Vertragsgrundlagen
Allgemeine Geschäftsbedingungen
§ 1 Geltungsbereich
Diese Allgemeinen Geschäftsbedingungen (nachfolgend „AGB") gelten für alle Verträge zwischen der Rufwerk GmbH (nachfolgend „Anbieter") und ihren Kunden (nachfolgend „Kunde") über die Bereitstellung des KI-Telefonassistenten Rufwerk. Geschäftsbedingungen des Kunden finden keine Anwendung, auch wenn der Anbieter ihnen nicht ausdrücklich widerspricht.
§ 2 Leistungsumfang
Der Anbieter stellt einen individuell auf den Kunden konfigurierten KI-Telefonassistenten zur Verfügung. Der genaue Funktionsumfang ergibt sich aus dem jeweils gebuchten Paket (Starter, Professional, Premium) sowie der individuellen Setup-Vereinbarung. Die Einrichtung erfolgt nach Beauftragung in der Regel innerhalb von 3–5 Werktagen.
§ 3 Preise und Zahlung
Es gelten die zum Zeitpunkt des Vertragsschlusses auf rufwerk.net/preise ausgewiesenen Preise. Setup-Gebühren werden bei Beauftragung fällig, Monatsgebühren jeweils zum Monatsersten im Voraus. Mehrminuten über das Kontingent hinaus werden mit 0,20 € pro Minute abgerechnet. Sämtliche Preise verstehen sich netto zzgl. der gesetzlichen Umsatzsteuer.

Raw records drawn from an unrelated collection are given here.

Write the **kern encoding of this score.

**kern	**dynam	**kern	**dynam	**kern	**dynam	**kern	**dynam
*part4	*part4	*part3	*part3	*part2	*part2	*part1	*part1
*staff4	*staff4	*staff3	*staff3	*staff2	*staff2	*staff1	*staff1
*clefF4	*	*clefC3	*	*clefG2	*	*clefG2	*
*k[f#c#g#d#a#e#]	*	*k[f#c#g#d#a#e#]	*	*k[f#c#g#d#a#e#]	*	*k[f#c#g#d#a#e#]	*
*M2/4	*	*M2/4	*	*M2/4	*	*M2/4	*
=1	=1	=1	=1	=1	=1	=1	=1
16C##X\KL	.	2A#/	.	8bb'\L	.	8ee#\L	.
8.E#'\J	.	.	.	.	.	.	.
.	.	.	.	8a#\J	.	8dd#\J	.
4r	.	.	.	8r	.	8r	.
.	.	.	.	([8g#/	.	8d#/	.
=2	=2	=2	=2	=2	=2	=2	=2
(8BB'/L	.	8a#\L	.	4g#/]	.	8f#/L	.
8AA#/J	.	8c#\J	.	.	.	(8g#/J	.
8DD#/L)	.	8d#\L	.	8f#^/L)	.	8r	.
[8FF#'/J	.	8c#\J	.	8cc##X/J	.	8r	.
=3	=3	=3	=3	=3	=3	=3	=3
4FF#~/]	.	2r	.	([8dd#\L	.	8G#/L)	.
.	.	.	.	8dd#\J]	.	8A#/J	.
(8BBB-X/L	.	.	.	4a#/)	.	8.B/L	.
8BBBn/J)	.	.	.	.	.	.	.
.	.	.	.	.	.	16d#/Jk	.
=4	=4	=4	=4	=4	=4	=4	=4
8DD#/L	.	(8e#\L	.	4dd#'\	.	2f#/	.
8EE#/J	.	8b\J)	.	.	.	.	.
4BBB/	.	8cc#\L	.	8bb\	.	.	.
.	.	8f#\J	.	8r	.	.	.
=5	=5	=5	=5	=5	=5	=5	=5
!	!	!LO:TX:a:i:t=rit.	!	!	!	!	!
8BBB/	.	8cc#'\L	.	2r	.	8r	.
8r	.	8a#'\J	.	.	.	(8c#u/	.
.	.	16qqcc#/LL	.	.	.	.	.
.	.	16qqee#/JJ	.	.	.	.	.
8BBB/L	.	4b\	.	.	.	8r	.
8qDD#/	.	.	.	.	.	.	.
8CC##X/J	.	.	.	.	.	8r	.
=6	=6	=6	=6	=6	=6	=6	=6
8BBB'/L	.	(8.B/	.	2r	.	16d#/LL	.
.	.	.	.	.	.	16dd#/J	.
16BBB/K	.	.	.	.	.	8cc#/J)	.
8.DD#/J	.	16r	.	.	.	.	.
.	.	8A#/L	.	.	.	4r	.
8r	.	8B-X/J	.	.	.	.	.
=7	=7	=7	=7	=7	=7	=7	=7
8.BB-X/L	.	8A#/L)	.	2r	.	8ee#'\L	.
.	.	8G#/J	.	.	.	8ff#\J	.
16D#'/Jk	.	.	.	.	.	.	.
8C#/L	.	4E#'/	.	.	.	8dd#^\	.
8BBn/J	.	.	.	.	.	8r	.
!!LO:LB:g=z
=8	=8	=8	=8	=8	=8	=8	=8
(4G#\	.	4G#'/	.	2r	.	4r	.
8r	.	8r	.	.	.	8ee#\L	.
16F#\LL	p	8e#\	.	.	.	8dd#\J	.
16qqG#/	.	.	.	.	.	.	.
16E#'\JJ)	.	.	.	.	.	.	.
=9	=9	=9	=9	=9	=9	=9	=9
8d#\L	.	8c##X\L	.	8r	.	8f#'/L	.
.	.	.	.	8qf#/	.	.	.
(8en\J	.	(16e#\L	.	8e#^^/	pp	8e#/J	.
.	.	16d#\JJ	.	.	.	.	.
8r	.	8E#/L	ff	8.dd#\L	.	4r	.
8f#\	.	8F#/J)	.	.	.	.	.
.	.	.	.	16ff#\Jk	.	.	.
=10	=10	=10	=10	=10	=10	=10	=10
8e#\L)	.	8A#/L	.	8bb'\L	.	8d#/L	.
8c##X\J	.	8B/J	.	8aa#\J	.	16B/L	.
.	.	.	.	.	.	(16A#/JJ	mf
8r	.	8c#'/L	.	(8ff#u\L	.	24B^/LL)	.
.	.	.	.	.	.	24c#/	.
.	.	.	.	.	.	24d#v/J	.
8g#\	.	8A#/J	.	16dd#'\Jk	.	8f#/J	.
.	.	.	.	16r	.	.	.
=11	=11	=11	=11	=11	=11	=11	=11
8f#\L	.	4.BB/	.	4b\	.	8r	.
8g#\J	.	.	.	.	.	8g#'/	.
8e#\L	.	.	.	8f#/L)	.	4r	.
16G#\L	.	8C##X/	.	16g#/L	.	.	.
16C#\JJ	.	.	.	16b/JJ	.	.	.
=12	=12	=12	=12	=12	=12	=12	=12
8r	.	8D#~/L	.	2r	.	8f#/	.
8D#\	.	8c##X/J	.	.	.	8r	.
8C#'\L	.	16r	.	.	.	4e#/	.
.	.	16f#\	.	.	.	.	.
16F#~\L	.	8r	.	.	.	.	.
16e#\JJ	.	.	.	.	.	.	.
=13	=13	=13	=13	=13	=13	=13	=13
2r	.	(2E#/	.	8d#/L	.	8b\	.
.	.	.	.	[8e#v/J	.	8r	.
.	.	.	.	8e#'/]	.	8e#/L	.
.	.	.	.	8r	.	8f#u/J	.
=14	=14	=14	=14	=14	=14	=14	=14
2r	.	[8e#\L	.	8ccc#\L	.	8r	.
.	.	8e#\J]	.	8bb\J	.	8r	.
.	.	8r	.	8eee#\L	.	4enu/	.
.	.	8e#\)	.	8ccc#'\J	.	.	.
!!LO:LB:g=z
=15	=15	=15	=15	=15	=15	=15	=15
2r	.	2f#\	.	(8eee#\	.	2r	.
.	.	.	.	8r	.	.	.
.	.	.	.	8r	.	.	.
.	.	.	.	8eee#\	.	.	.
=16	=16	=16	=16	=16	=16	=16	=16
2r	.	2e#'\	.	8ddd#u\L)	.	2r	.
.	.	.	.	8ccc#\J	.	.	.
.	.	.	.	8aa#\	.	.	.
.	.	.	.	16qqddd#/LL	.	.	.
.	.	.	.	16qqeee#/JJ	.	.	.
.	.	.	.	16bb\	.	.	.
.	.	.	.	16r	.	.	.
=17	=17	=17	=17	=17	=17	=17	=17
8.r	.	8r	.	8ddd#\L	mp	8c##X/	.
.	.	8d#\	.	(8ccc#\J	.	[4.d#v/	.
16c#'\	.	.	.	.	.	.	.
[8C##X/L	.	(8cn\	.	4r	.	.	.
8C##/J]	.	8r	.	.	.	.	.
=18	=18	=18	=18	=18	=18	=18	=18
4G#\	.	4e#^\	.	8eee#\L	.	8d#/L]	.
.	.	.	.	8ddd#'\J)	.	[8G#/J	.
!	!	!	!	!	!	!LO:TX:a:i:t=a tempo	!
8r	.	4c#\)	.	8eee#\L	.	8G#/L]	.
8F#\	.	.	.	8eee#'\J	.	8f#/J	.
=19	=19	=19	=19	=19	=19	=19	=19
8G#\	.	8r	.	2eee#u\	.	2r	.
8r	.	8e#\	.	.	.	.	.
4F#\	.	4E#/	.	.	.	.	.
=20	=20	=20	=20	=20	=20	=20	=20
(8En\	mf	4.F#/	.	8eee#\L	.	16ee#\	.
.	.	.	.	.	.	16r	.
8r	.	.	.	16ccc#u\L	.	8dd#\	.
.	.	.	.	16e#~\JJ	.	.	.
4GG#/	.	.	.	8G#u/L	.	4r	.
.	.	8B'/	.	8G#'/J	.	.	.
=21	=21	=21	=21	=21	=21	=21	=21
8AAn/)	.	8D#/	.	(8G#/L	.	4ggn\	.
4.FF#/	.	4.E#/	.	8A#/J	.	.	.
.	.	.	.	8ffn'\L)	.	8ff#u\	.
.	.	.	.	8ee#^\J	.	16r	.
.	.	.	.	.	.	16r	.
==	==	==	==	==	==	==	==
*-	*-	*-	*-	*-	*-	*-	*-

§ 4 Vertragslaufzeit und Kündigung
Der Vertrag wird auf unbestimmte Zeit geschlossen und kann vom Kunden monatlich zum Monatsende ordentlich gekündigt werden. Eine Mindestvertragslaufzeit besteht nicht. Innerhalb der ersten 30 Tage ab Live-Schaltung kann der Kunde den Vertrag im Rahmen der Probezeit jederzeit fristlos kündigen.
§ 5 30-Tage-Probezeit
Stellt der Kunde innerhalb der ersten 30 Tage ab Live-Schaltung des Assistenten keinen spürbaren Nutzen fest, kann er den Vertrag fristlos kündigen. Bereits gezahlte Monatsgebühren werden erstattet. Die Setup-Gebühr verbleibt zur Deckung der individuellen Einrichtungskosten beim Anbieter, sofern im Einzelfall nichts anderes vereinbart ist.
§ 6 Verfügbarkeit
Der Anbieter strebt eine Verfügbarkeit von 99,9 % im Jahresmittel an. Geplante Wartungsfenster werden mindestens 48 Stunden im Voraus angekündigt und finden in der Regel außerhalb der Geschäftszeiten statt.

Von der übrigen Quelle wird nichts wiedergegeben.